The familiar radio voice riffed through a range of news stories on my short ride home from the gym one morning a couple of weeks ago (in retrospect, it was blissfully free of anything related to the FBI). I half listened as I usually do, still a bit out of breath and planning for my to do’s once I got home in order to get out the door on time. But as I pulled to a stop, I stared at the radio and shook my head. The story was about the outcome of the Turkish referendum on whether to increase Presidential powers – a vote which had narrowly won. However, election observers, whose role it is to opine on the fairness of such elections were questioning the fairness of the vote (for what certainly appears to be for good reason). And to these detractors, President Erdogan, a primary force behind the referendum, advised them, ‘Know your place.’

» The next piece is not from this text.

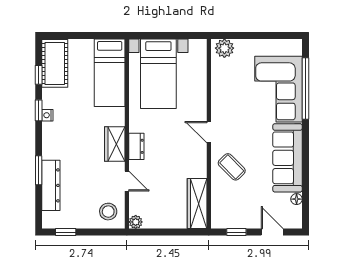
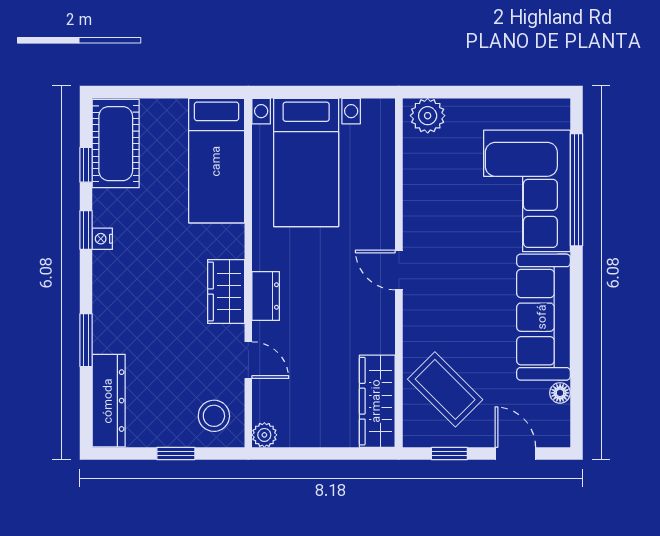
coffee table: (232, 167) -> (445, 389), moved, width x1.36, depth x1.30
dresser: (51, 185) -> (109, 401), moved
window: (66, 232) -> (176, 453), moved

I thought about these 3 words. They struck me initially because of what they say about the state of Turkey’s democracy. But equally because in my day to day, it’s unusual for me to hear people say this to others but it’s all too common for many of us, as we climb the career ladder and shoot for bigger, broader and more interesting opportunities, to say this to ourselves.
“I haven’t done that part of the job before.” “I did that years ago and on a much smaller scale.” “I haven’t worked on that platform.” “My experience is in the non-profit / government / for profit sector and doesn’t really apply.” These are the explanations we often share with each other for why it isn’t ‘our place’ to put ourselves in the mix for the next opportunity. Our internal voices – the things we say to ourselves to justify staying put – are often many degrees more critical. And even more convincing.

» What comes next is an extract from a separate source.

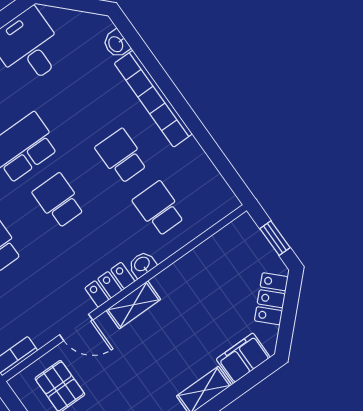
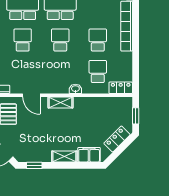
locker: (110, 285) -> (121, 88), moved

I was reminded of a conversation with a friend who had been mentoring a woman with decades of branding experience with a well known Fortune 500 company. It was about the only company she’d worked for and she had gradually worked her way up into middle management but was feeling a bit stuck, so a mutual colleague introduced her to my friend for advice. After having her experience repositioned for her and hearing about the types of companies and roles that my friend suggested would benefit from the depth of her experience, this woman demurred. ‘Oh no, there’s no way I could go for THAT level role.’ I saw this woman’s profile. She was every bit qualified to take on THAT level role and more. My friend persisted – and gradually this woman saw a different take on her talents. This is yet one of countless examples of women I know – including the one in the mirror at times – who have pulled ourselves out of contention for roles that may – and should – stretch us but we feel ‘not quite qualified’ for.
So what to do when these ‘inner gremlins’ strike? Get another perspective – from a mentor / colleague / trusted friend – to differentiate reality from your inner doubting voice. CSweetener, supporting women aspiring to the C-suite, is a fantastic resource. (Disclosure – I’m a proud CSweetener mentor). Recognize when you ‘know your place’ all too well. When that happens, you’re likely ready to take on the next challenge ahead of you.